- Leader: Mohamed Dheere
- Dates active: April 2016—January 2025
- Headquarters: Hawar Kilis
- Active regions: Aleppo Governorate
- Size: 10,000–12,000 fighters
- Part of: Free Syrian Army Syrian National Army
- Wars: Syrian Civil War
- Website: https://twitter.com/houar_m_o

= Hawar Kilis Operations Room =

Syrian-Turkmen coalition part of the Syrian Opposition

The Hawar Kilis Operations Room (غرفة عمليات حوار كلس, Havar Kilis Operasyon Odası) was a Syrian rebel coalition formed in the village of Hawar Kilis in April 2016 in the northern Aleppo Governorate on the Syria–Turkey border.

As part of the Syrian Train and Equip Program, many groups in the coalition were supplied with Thuraya satellite phones by the United States.

Most factions within the operations room form a large component of the Syrian National Army, which was, with Turkish backing, formed around the Operations Room.

==Member groups==

- Victory Bloc
  - Sham Legion (Northern Aleppo branch)
    - Free North Brigade
    - Sham Commandos Brigade
      - Sons of Waer Battalion
      - Revolutionaries of Waer Battalion
    - Nour al-Din al-Zenki Movement (Northern Aleppo branch)
  - Elite Division
  - Ahrar al-Sharqiya
  - Jaysh al-Nukhba (Northern Aleppo branch)
    - Elite Battalion
  - First Regiment
  - 5th Regiment
  - Jaysh al-Ahfad
  - Authenticity and Development Front (northern Aleppo branch)
- Sultan Murad Bloc
  - Sultan Murad Division
  - Hamza Division
  - Al-Mu'tasim Brigade
  - Sultan Othman Brigade
  - Mustafa Regiment
  - 23rd Division (northern Aleppo branch)
  - Sultan Suleyman Shah Brigade
  - Maghawir Brigade
  - Northern Falcons Brigade
  - Jazeera Revolutionaries
  - Northern Brigade
    - Revolutionary Knights Brigade
      - Free Syria Brigade
    - Swords of Shahba Brigade
      - Manbij Revolutionaries Gathering
      - Soldiers of Mercy Battalion
      - Martyr Alaa Abu Zaid Battalion
      - Honest Dawn Battalion
      - Sirajuddin Battalion
      - Supporters of God Battalion
      - Omar Abu al-Hasan Battalion
      - Commandos of the Sunna Battalions
      - Commandos of Islam Brigade
      - Zubayr ibn al-Awwam Battalion
      - Al-Rafidayn al-Aeamila Battalion
      - Qiba Martyrs Battalion
      - Northern Commando Battalion
      - Jarabulus Martyrs Battalion
      - Martyr Alaa Barir Battalion
- Levant Bloc
  - Levant Front
    - Conquest Brigade
    - Northern Storm Brigade
    - Ahrar al-Sham Eastern Sector
- Fastaqim Union
- 51st Brigade
- Islamic Freedom Battalions
- First Squad of Aleppo

==Structure==
The Hawar Kilis Operations Room consists of three military "blocs": the Victory Bloc, the Sultan Murad Bloc, and the Levant Bloc. At the end of October 2016, a security committee was formed to man checkpoints in the villages and towns it controls. A judicial committee to supervise courts was also established.

==History==

The coalition took part in the northern Aleppo offensive, beginning with April 2016, and captured several villages in northern Aleppo overlooking al-Rai from ISIL, before entering al-Rai itself. However, ISIL soon launched a large-scale counteroffensive and recaptured most of the villages, including al-Rai.

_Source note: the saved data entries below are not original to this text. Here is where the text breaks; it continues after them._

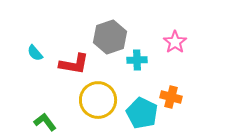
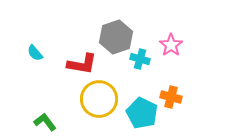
gray hexagon: moved 6 px right
pink star: moved 4 px left, 3 px down
cyan cross: moved 3 px right, 1 px up; rotated 18 degrees clockwise
red L-shape: moved 8 px right
yellow circle: moved 1 px right, 1 px up
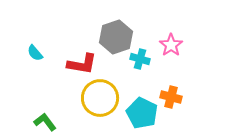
yellow circle: moved 1 px right, 1 px up
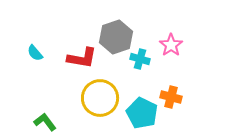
red L-shape: moved 6 px up
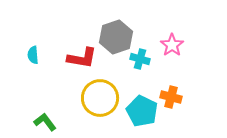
pink star: moved 1 px right
cyan semicircle: moved 2 px left, 2 px down; rotated 36 degrees clockwise
cyan pentagon: moved 2 px up
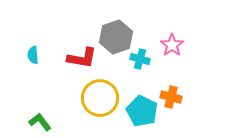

In early October 2016 the group formed the Akhtarin Military Council which captured several villages and the town of Akhtarin from ISIL as part of the 2016 Dabiq offensive, ending with the capture of Dabiq and several more other villages, linking Mare' with al-Rai.

On 28 October the group formed the "Victory Bloc" operations room during the western al-Bab offensive.

On 28 January 2017, after the formation of Tahrir al-Sham which the Nour al-Din al-Zenki Movement's main branch became part of, the Zenki Movement's northern Aleppo branch working with Hawar Kilis Operations Room defected to the Sham Legion and formed the Revolutionary Knights Brigade.

On 7 June 2017, a unit in the Hawar Kilis Operations Room defected to the Syrian Democratic Forces.

In July 2017, the commander of Liwa Ahfad Saladin, Mahmoud Khallo, declared that the group would not participate in a planned Turkish-led offensive against the SDF in the Afrin Canton and the Shahba region. Following the announcement, the group was arrested and disarmed by the Levant Front and the Turkish Army. After being released soon after, Khallo protested against his unit's treatment and criticized that Turkey was apparently only interested in using the Syrian militias to further its own strategic goals. He also said that Liwa Ahfad Saladin, now without weapons, would set up a political party.

On 26 August 2017, the Hawar Kilis Operations Room condemned Riad al-Asaad and accused him of conspiring with al-Qaeda after he attended a conference held by Tahrir al-Sham in Idlib.